Is the OCI Always Free tier actually free forever?
Yes. The VM.Standard.A1.Flex with 4 OCPUs and 24 GB RAM is part of Oracle's Always Free tier — it doesn't expire. Oracle has maintained this offer since 2020. You need a credit card to verify your account, but it won't be charged for Always Free resources.
Why Tailscale instead of Nginx + Let's Encrypt?
Tailscale is simpler, more secure, and requires zero maintenance. With Nginx you'd need a public domain, open ports 80/443, manage certificate renewal, and keep Nginx updated. Tailscale Serve handles all of that — HTTPS is automatic, the instance has zero public-facing ports (reducing attack surface dramatically), and it works from anywhere on your Tailnet without DNS configuration.
Why is OpenClaw installed natively instead of with Docker?
The OpenClaw docs explicitly note that Docker is "optional for isolated/throwaway environments" and flags a "security review needed if running on VPS/public host." The native installer gives you automatic systemd service management (auto-restart, proper logging via journalctl), integrates cleanly with Tailscale SSH, and avoids the complexity of Docker networking for a long-running server process.
Why can't I use the /v1 Ollama endpoint with OpenClaw?
The /v1 path exposes Ollama's OpenAI-compatible API. OpenClaw uses its own tool-calling protocol that relies on Ollama's native API format. When routed through /v1, models may output raw tool JSON as plain text instead of executing tools, breaking agentic workflows. Always configure the Ollama provider in OpenClaw with endpoint http://localhost:11434 — no path suffix.
What if the ARM A1 instance shows "Out of Capacity"?
Try a different Availability Domain (AD-1, AD-2, AD-3) within the same region, a different OCI region (e.g., Phoenix vs Ashburn), a smaller shape (2 OCPUs / 12 GB RAM — still enough for most models), or retry at a different time of day. Most users succeed within 24–48 hours of retrying.
Can I run multiple models at the same time?
Yes — OLLAMA_NUM_PARALLEL=2 in the docker-compose allows 2 concurrent inference streams. Ollama automatically unloads idle models after OLLAMA_KEEP_ALIVE (5 minutes by default), freeing RAM for other models. On the 24 GB instance you could comfortably hold two 4–5 GB models in memory simultaneously.

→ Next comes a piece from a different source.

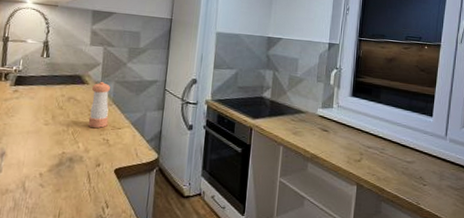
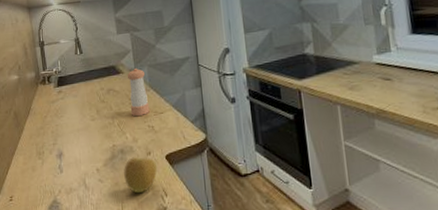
apple: none [67,167,104,203] -> present [124,157,158,194]

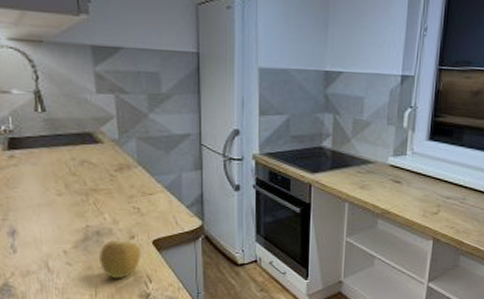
pepper shaker: present [127,67,150,116] -> none [108,138,136,195]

Is my conversation data private?
Yes. With local Ollama models, inference runs entirely on your OCI instance — no conversation data leaves your server. The only external calls are: Ollama registry (model downloads), Tailscale coordination server (VPN metadata only, not traffic content), and OpenClaw's install server (binary downloads during updates). Chat history is stored locally in ~/.openclaw/.